We can’t really blame the screenwriter for “The Circle’s” flaws because it’s Eggers himself along with director James Ponsoldt. Maybe his books just have some magical X factor that doesn’t translate to film, the same way so much of Stephen King’s work does.

Mae (Emma Watson) is a smart young woman who’s a bit down on her luck with money and in a dead end job when she gets a dream gig at a giant tech company called The Circle, a fictional amalgam of Google, Facebook and Apple complete with its own charismatic, turtleneck-wearing CEO Bailey (Tom Hanks) who espouses a philosophy that technology will save the world and who has Wall Street and consumers eating out of his hand.

Despite some initial stumbles, Mae buys into the corporate culture, complete with the most Silicon Valley of satirical memes, drinking the Kool-aid (someone in the film even says it).

Early on, Bailey has released a low powered, ultra-cheap camera he intends to see distributed far and wide across the world with a vision of promoting openness and accountability. As Mae says later during her high-powered town hall meeting-style presentation (again modelled on Apple); ‘secrets are lies’.

She decides to live it by wearing the special cameras 24/7, reporting on and sharing every moment of her life with everyone who cares to tune in. It’s no real surprise to know that it’s all going to go wrong, because unless you didn’t realise, the intent of the film’s theme is that everything Mae comes to believe is dangerously wrong – that there is a reason and a place for privacy, that technology’s continual encroachment on our lives is actually insidious and that dumb millennials who’ve grown up with phones in their hands can’t see it.

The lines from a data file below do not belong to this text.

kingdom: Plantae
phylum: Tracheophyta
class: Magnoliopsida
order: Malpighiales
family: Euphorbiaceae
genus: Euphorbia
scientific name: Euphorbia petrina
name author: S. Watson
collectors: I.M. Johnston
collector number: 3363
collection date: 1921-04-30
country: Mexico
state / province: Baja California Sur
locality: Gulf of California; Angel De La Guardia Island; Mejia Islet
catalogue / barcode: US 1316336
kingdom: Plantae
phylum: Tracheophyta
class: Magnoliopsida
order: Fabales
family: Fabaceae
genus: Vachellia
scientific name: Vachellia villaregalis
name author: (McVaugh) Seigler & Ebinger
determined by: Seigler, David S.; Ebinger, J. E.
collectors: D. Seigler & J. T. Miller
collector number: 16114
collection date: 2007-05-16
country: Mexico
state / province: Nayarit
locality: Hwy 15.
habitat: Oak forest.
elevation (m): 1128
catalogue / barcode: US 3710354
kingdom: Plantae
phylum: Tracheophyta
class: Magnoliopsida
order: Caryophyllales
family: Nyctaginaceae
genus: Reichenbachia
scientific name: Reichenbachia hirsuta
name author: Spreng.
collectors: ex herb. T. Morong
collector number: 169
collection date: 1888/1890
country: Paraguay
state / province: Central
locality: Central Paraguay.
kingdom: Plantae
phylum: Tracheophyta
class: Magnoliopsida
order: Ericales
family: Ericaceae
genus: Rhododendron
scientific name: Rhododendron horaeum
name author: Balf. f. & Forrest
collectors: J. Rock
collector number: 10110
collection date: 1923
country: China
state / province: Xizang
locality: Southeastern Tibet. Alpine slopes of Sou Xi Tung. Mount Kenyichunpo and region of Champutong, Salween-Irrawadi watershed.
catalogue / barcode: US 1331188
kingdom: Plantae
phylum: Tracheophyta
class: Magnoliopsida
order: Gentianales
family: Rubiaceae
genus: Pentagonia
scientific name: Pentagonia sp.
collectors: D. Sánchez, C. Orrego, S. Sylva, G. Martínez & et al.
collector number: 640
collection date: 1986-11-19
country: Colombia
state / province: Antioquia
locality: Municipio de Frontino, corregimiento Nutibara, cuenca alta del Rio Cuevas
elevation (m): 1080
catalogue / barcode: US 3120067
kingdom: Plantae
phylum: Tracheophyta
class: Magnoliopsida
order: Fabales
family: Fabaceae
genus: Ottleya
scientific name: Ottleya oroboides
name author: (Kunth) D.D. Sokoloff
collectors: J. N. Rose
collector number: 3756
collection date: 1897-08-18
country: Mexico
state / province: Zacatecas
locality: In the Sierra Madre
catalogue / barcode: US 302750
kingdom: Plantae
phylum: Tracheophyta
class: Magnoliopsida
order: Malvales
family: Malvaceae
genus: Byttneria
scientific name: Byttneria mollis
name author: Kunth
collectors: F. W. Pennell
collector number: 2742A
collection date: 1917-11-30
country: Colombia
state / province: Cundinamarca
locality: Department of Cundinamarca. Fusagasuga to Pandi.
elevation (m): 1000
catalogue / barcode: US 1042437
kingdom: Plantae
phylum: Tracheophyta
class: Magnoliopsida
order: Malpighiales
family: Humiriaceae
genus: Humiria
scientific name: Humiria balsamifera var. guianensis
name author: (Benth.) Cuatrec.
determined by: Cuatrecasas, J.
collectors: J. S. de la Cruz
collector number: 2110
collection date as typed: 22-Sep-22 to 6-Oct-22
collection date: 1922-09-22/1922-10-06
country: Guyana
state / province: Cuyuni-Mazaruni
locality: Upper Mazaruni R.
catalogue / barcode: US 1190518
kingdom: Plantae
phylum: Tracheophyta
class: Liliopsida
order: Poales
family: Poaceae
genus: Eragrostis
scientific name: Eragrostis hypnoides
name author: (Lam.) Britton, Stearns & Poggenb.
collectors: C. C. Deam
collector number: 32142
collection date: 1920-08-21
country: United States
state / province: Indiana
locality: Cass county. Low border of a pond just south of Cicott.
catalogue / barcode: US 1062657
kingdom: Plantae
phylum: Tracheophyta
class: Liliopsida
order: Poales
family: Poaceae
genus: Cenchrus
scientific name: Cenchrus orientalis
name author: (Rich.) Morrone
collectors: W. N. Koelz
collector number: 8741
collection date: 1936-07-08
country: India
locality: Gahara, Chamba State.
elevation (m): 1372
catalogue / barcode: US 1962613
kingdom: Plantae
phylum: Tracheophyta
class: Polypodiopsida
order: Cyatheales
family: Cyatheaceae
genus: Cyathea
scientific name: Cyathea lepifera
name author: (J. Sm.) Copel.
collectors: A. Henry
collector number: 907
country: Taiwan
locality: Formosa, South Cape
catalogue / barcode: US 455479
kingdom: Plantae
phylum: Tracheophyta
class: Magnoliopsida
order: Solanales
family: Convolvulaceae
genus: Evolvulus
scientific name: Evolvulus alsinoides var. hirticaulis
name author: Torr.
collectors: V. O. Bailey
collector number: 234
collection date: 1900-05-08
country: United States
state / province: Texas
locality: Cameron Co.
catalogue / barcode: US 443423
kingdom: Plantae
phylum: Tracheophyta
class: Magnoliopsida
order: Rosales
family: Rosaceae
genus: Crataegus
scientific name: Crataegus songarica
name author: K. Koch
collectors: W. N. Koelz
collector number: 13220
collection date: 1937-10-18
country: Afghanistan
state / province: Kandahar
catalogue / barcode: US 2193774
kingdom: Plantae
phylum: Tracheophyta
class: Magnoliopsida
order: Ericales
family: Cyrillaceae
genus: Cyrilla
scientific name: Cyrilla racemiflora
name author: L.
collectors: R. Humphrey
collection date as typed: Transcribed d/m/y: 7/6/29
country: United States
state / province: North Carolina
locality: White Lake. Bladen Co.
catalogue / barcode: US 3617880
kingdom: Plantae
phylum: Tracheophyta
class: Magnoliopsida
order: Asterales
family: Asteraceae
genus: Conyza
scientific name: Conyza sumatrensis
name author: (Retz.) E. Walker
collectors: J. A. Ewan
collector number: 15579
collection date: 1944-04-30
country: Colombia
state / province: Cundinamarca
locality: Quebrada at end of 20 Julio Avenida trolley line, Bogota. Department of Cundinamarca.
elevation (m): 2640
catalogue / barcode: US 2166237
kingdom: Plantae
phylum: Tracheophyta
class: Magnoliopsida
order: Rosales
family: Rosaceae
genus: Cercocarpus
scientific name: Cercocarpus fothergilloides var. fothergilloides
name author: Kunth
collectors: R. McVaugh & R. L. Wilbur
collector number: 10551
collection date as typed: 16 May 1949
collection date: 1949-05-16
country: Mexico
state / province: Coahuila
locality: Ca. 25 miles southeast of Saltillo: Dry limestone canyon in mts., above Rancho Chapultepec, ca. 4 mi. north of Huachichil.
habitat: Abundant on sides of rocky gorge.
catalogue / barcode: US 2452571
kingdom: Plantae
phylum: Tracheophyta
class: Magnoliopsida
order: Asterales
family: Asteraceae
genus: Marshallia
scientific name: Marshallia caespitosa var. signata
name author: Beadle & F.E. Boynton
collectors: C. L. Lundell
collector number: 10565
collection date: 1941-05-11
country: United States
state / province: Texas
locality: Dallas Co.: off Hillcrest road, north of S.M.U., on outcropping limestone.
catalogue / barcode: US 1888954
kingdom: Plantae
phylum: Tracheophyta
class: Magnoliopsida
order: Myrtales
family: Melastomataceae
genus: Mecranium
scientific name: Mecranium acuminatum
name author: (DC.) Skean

The story is okay enough even though there are no real surprises where any of it’s going to go. Eggers’ novel might be more interesting so long as it’s well written because he certainly has something to say, but the script and the direction are way too heavy handed about it, ham fisted pulpiteering about privacy, individualism and the charm of the old ways thundered down in every scene.

But the other fatal flaw is the performances. Tom Hanks can do almost anything (he didn’t even falter in “A Hologram For the King” – it was the story around him that sucked), and he can do this kind of thing in his sleep – he’s just not in it very much despite appearing so prominently in the marketing. Patton Oswalt as The Circle’s COO is also a pleasant surprise, exuding an air of menace we haven’t seen from him.

But the character of Mae’s friend/kind-of-romantic-interest Mercer is played by Ellar Coltrane, the kid we saw grow up in Boyhood and who nobody else seemed to realise at the time can’t act.

Then there’s Watson herself. If you saw Beauty and the Beast (and apparently everybody did) you saw glimpses of her trying and failing, but in “The Circle” she has no CGI clocks or candles, dance numbers, songs or wizarding to prop her up, and she’s just not that good an actress.

There’s a good movie somewhere about switching off and disconnecting, but this isn’t it.